[Opening Record set section]

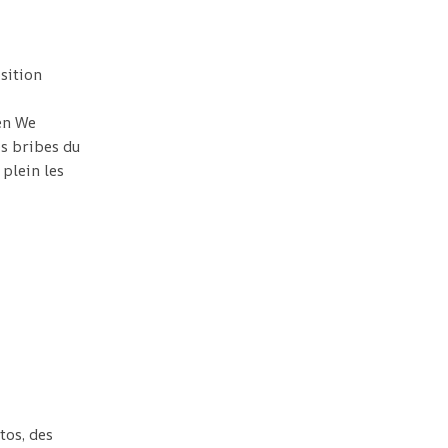
sition
en We
es bribes du
plein les
tos, des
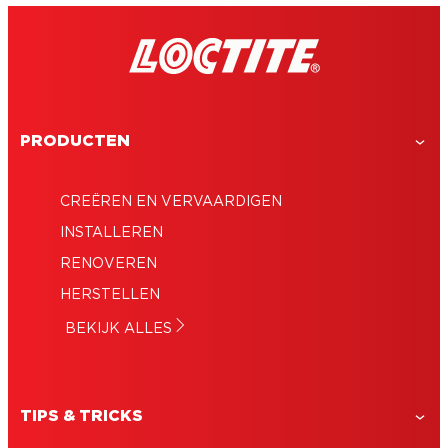
PRODUCTEN
CREËREN EN VERVAARDIGEN
INSTALLEREN
RENOVEREN
HERSTELLEN
BEKIJK ALLES
TIPS & TRICKS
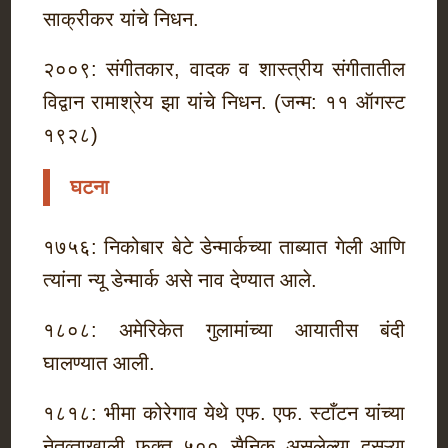
साक्रीकर यांचे निधन.
२००९: संगीतकार, वादक व शास्त्रीय संगीतातील
विद्वान रामाश्रेय झा यांचे निधन. (जन्म: ११ ऑगस्ट
१९२८)
घटना
१७५६: निकोबार बेटे डेन्मार्कच्या ताब्यात गेली आणि
त्यांना न्यू डेन्मार्क असे नाव देण्यात आले.
१८०८: अमेरिकेत गुलामांच्या आयातीस बंदी
घालण्यात आली.
१८१८: भीमा कोरेगाव येथे एफ. एफ. स्टाँटन यांच्या
नेतृव्ताखाली फक्त ५०० सैनिक असलेल्या दुसऱ्या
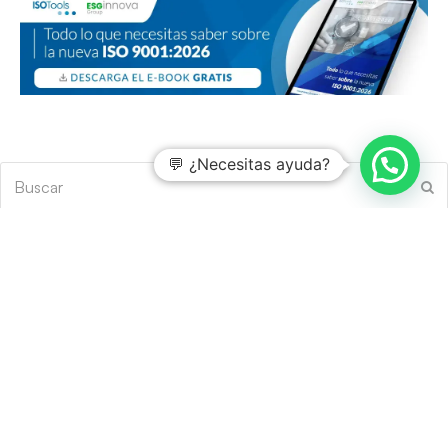
💬 ¿Necesitas ayuda?
Buscar
En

[Closing Record set section]

◆ Task ◆
Your reply should hold only the lines running from the one with "घालण्यात आली." to the end of the data above, set down exactly, pictures omitted.

◆ Task output ◆
घालण्यात आली.
१८१८: भीमा कोरेगाव येथे एफ. एफ. स्टाँटन यांच्या
नेतृव्ताखाली फक्त ५०० सैनिक असलेल्या दुसऱ्या
💬 ¿Necesitas ayuda?
Buscar
En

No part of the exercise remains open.